Interruptions

How do you respond to interruption?

I used to feel apologetic in talking with another person, because I believed that I was wasting their time. I used to believe that I needed to keep the other person engaged, because I am so dull that their attention could easily drift elsewhere and I’d never get it back.

In conversations, I had a bad habit of trying to test the other person’s interest in me. While I am talking, if I was interrupted (such as by a friend saying hello or a truck passing by), I would wait after the interruption and not say anything. I wouldn’t resume what I was saying, but simply wait. If the person started talking about something else, I would think “Well, clearly this person isn’t really interested in what I have to say and was only pretending to listen to me this whole time out of politeness. I guess that’s normal. And to think that I thought that they were actually interested in what I had to say. Silly me.”

Yet when someone said “Please continue,” I would feel a lift of happiness. Someone was actually interested in what I had to say! As I started to develop a more truthful perspective of myself, such small gestures were great encouragements that my voice does matter.
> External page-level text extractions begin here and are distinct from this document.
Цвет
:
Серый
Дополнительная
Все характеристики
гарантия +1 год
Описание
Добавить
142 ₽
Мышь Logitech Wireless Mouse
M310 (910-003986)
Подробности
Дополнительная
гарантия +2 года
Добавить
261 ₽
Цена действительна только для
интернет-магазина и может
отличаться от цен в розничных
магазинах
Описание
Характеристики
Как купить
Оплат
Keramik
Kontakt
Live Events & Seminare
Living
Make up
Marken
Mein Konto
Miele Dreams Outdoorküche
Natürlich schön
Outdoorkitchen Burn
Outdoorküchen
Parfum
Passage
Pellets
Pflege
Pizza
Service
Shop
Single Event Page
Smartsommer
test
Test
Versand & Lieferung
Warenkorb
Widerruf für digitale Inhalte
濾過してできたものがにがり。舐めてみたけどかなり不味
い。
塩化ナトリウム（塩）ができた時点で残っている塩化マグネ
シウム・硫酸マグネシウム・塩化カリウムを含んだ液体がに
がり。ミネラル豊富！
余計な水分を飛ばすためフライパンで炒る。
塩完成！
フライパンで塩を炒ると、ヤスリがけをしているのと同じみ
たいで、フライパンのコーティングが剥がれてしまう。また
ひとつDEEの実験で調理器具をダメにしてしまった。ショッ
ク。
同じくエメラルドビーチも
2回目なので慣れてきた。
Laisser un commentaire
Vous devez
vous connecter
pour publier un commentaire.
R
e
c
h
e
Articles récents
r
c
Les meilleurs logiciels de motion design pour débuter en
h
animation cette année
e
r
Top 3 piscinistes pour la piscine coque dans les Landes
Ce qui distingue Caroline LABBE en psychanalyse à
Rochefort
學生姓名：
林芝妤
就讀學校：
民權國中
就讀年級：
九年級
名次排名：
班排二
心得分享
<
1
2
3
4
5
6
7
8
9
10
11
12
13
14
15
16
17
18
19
Thank God, this lie that I was believing is broken off of me. Yet I know that many people still believe this about themselves. Although I am not responsible for their healing, I can help them be encouraged. Thus, for everyone that I meet, when our conversation gets interrupted, I always make a point of saying “Please continue” or “Tell me more” after the interruption has passed. This communicates to them that what they have to say matters because they are important.